Provided text.
* * * * *
Thursday, August 20, 2015

Hydra Island, Greece

What an invigorating transition to Hydra - an island with 2000 resident humans, at least as many tourists, and a lot of donkeys, mules, horses, and goats.  No cars. Crystal clear, warm, salty water with pebble beaches and seemingly unlimited visibility.  Such a great place to escape from the urban press of the last two weeks.

We stayed at the amazing Mastorias Mansion B&B, an 18th-century mansion just renovated to a 5-room B&B by the former owner's grandson and family with much care, taste, and creativity.  Highly recommended to all!  

The crowning acheivement of the visit was a long climb from sea-level to the summit of 485-m Mount Eros, passing the Monastery of Elias the Prophet on the way.  This was by far the most intense and extensive exercise I've had since my symbiosis with Bartonella over a year ago (thanks Dr. Mozayeni!), and worth the climb.  The view down the steep south slope of the island, the crazy-horned goats, the many ways that plants can be thorned, and the long walk back down the hill in search of cold water and icecream.  

The next day we took a trail ride out to Plakas beach - Ingrid and Eli with western saddles, but I got the Greek saddle.  Wooden, uncomfortable, and best ridden side-saddle, but I was told that learning to ride the Greek saddle side-saddle takes a lot of experience and that I should ride astrid.  Fortunately treck was only 45 min.  Part of the fun was that the first half of the trip was all up and down staircases in the town until we emerged out of the town to a path through the farms out to the beaches east of town.  The horses were small and sure footed on the stairs, except that Elias' horse behind me kept picking fights with my horse because it didn't like to be second, and Ingrid's horse wanted to eat everything, including trying to steal apples from grocers' carts in the town.  But it led to a lovely day of swimming and fish watching, as well as seeing lots of urchins, sponges, gorgonians, and more.
* * * * *
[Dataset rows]
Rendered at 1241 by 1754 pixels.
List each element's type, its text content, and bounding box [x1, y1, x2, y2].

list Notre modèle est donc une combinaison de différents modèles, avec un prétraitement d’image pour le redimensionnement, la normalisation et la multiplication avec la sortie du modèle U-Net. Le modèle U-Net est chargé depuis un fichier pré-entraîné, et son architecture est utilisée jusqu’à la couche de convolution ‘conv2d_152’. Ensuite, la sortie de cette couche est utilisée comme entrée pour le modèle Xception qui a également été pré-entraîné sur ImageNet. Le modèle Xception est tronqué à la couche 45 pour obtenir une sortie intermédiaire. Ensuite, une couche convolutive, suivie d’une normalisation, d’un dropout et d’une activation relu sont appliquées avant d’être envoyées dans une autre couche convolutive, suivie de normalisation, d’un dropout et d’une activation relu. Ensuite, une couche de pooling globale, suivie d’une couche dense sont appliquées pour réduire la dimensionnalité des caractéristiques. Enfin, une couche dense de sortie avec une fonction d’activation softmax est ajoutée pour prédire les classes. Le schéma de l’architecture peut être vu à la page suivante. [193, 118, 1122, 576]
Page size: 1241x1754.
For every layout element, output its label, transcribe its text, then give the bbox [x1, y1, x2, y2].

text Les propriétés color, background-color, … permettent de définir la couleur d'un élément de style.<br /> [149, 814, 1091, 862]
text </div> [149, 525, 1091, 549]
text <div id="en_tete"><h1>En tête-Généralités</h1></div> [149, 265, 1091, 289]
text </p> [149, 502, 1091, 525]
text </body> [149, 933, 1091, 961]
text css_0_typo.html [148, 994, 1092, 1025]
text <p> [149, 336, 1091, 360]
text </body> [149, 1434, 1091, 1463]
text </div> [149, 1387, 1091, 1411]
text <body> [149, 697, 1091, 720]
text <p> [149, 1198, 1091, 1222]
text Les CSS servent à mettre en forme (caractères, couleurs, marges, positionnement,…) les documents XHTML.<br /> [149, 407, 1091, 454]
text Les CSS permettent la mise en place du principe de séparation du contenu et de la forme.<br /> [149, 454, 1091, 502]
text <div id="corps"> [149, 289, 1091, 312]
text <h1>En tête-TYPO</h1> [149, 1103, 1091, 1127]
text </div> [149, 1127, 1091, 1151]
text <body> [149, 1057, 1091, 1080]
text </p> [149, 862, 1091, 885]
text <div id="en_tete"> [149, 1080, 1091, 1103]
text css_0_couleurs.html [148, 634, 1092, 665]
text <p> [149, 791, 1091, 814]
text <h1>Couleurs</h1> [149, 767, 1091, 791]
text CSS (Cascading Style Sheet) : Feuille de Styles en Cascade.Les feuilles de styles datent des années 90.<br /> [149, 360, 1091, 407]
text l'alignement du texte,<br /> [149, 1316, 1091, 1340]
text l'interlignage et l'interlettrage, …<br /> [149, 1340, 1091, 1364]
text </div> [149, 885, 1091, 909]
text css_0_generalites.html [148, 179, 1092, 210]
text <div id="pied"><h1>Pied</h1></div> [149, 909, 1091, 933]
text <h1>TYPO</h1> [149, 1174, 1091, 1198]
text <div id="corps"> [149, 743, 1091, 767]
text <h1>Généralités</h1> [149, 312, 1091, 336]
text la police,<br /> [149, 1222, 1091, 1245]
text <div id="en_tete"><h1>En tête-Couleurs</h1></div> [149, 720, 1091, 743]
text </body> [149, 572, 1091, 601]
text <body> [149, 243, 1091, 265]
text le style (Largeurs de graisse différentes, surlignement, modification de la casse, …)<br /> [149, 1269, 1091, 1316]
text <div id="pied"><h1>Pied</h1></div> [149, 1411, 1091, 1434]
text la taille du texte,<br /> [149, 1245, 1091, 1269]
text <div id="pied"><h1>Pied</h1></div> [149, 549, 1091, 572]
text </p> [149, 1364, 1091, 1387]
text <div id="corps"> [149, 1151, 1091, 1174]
* * * * *
Task requirements.
1 – Repeat the section of the Hydra Island post that starts with the words containing "What an invigorating" and ends with "last two weeks.".
2 – Answer these questions from the Hydra Island post:
(a) How many resident humans does the island have?
(b) What is the height of Mount Eros?
(c) How long did the trail ride to Plakas beach take?
Rely only on the Hydra Island post to complete this work.

Answers below.
1 –
What an invigorating transition to Hydra - an island with 2000 resident humans, at least as many tourists, and a lot of donkeys, mules, horses, and goats.  No cars. Crystal clear, warm, salty water with pebble beaches and seemingly unlimited visibility.  Such a great place to escape from the urban press of the last two weeks.

2 –
(a) 2000
(b) 485 m
(c) 45 minutes